■ DATASET RECORDS:
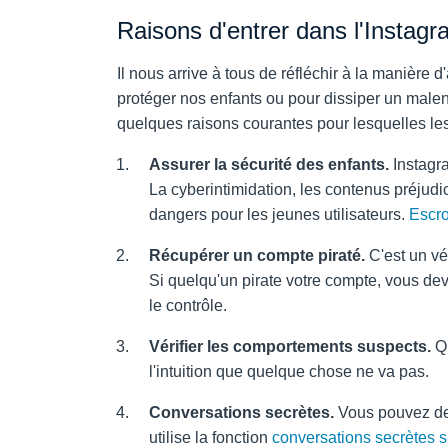
Raisons d'entrer dans l'Instagr
Il nous arrive à tous de réfléchir à la manière
protéger nos enfants ou pour dissiper un malente
quelques raisons courantes pour lesquelles les
Assurer la sécurité des enfants.
Instagra
La cyberintimidation, les contenus préjudi
dangers pour les jeunes utilisateurs.
Escro
Récupérer un compte piraté.
C'est un vé
Si quelqu'un pirate votre compte, vous dev
le contrôle.
Vérifier les comportements suspects.
Qu
l'intuition que quelque chose ne va pas.
Conversations secrètes.
Vous pouvez dem
utilise la fonction
conversations secrètes s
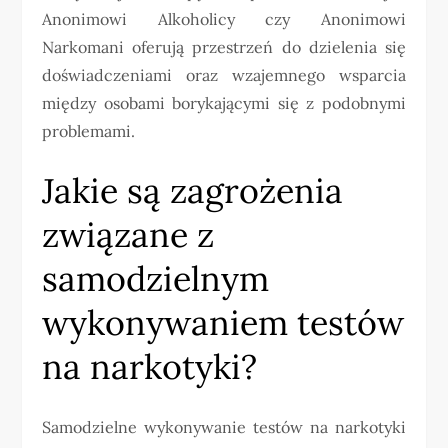
Anonimowi Alkoholicy czy Anonimowi
Narkomani oferują przestrzeń do dzielenia się
doświadczeniami oraz wzajemnego wsparcia
między osobami borykającymi się z podobnymi
problemami.
Jakie są zagrożenia
związane z
samodzielnym
wykonywaniem testów
na narkotyki?
Samodzielne wykonywanie testów na narkotyki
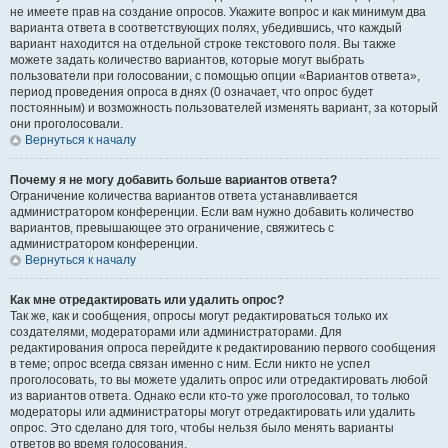
не имеете прав на создание опросов. Укажите вопрос и как минимум два
варианта ответа в соответствующих полях, убедившись, что каждый
вариант находится на отдельной строке текстового поля. Вы также
можете задать количество вариантов, которые могут выбрать
пользователи при голосовании, с помощью опции «Вариантов ответа»,
период проведения опроса в днях (0 означает, что опрос будет
постоянным) и возможность пользователей изменять вариант, за который
они проголосовали.
Вернуться к началу
Почему я не могу добавить больше вариантов ответа?
Ограничение количества вариантов ответа устанавливается
администратором конференции. Если вам нужно добавить количество
вариантов, превышающее это ограничение, свяжитесь с
администратором конференции.
Вернуться к началу
Как мне отредактировать или удалить опрос?
Так же, как и сообщения, опросы могут редактироваться только их
создателями, модераторами или администраторами. Для
редактирования опроса перейдите к редактированию первого сообщения
в теме; опрос всегда связан именно с ним. Если никто не успел
проголосовать, то вы можете удалить опрос или отредактировать любой
из вариантов ответа. Однако если кто-то уже проголосовал, то только
модераторы или администраторы могут отредактировать или удалить
опрос. Это сделано для того, чтобы нельзя было менять варианты
ответов во время голосования.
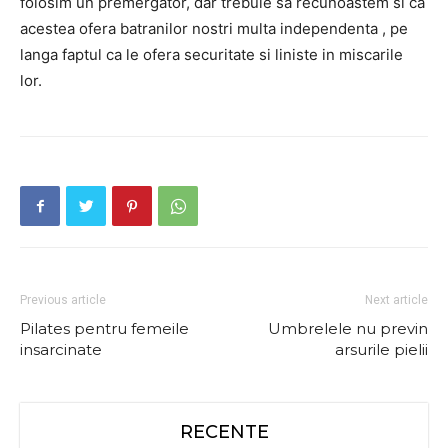
folosim un premergator, dar trebuie sa recunoastem si ca
acestea ofera batranilor nostri multa independenta , pe
langa faptul ca le ofera securitate si liniste in miscarile
lor.
Previous article
Next article
Pilates pentru femeile
Umbrelele nu previn
insarcinate
arsurile pielii
RECENTE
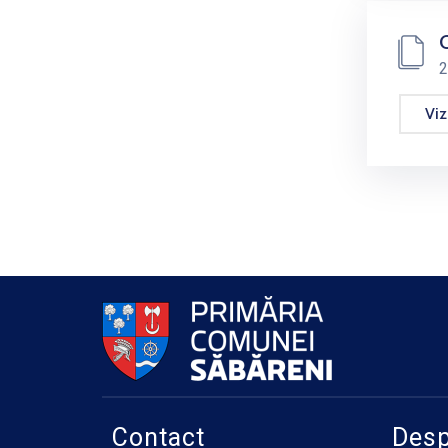
C
2
Viz
Contact
Desp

■ TASK OBJECTIVE: Reproduce every line of text in the data above word for word, and leave the pictures out of your answer.

■ RESULT FOR THIS TASK:
Raisons d'entrer dans l'Instagr
Il nous arrive à tous de réfléchir à la manière
protéger nos enfants ou pour dissiper un malente
quelques raisons courantes pour lesquelles les
Assurer la sécurité des enfants.
Instagra
La cyberintimidation, les contenus préjudi
dangers pour les jeunes utilisateurs.
Escro
Récupérer un compte piraté.
C'est un vé
Si quelqu'un pirate votre compte, vous dev
le contrôle.
Vérifier les comportements suspects.
Qu
l'intuition que quelque chose ne va pas.
Conversations secrètes.
Vous pouvez dem
utilise la fonction
conversations secrètes s
Anonimowi Alkoholicy czy Anonimowi
Narkomani oferują przestrzeń do dzielenia się
doświadczeniami oraz wzajemnego wsparcia
między osobami borykającymi się z podobnymi
problemami.
Jakie są zagrożenia
związane z
samodzielnym
wykonywaniem testów
na narkotyki?
Samodzielne wykonywanie testów na narkotyki
не имеете прав на создание опросов. Укажите вопрос и как минимум два
варианта ответа в соответствующих полях, убедившись, что каждый
вариант находится на отдельной строке текстового поля. Вы также
можете задать количество вариантов, которые могут выбрать
пользователи при голосовании, с помощью опции «Вариантов ответа»,
период проведения опроса в днях (0 означает, что опрос будет
постоянным) и возможность пользователей изменять вариант, за который
они проголосовали.
Вернуться к началу
Почему я не могу добавить больше вариантов ответа?
Ограничение количества вариантов ответа устанавливается
администратором конференции. Если вам нужно добавить количество
вариантов, превышающее это ограничение, свяжитесь с
администратором конференции.
Вернуться к началу
Как мне отредактировать или удалить опрос?
Так же, как и сообщения, опросы могут редактироваться только их
создателями, модераторами или администраторами. Для
редактирования опроса перейдите к редактированию первого сообщения
в теме; опрос всегда связан именно с ним. Если никто не успел
проголосовать, то вы можете удалить опрос или отредактировать любой
из вариантов ответа. Однако если кто-то уже проголосовал, то только
модераторы или администраторы могут отредактировать или удалить
опрос. Это сделано для того, чтобы нельзя было менять варианты
ответов во время голосования.
folosim un premergator, dar trebuie sa recunoastem si ca
acestea ofera batranilor nostri multa independenta , pe
langa faptul ca le ofera securitate si liniste in miscarile
lor.
Previous article
Next article
Pilates pentru femeile
Umbrelele nu previn
insarcinate
arsurile pielii
RECENTE
C
2
Viz
Contact
Desp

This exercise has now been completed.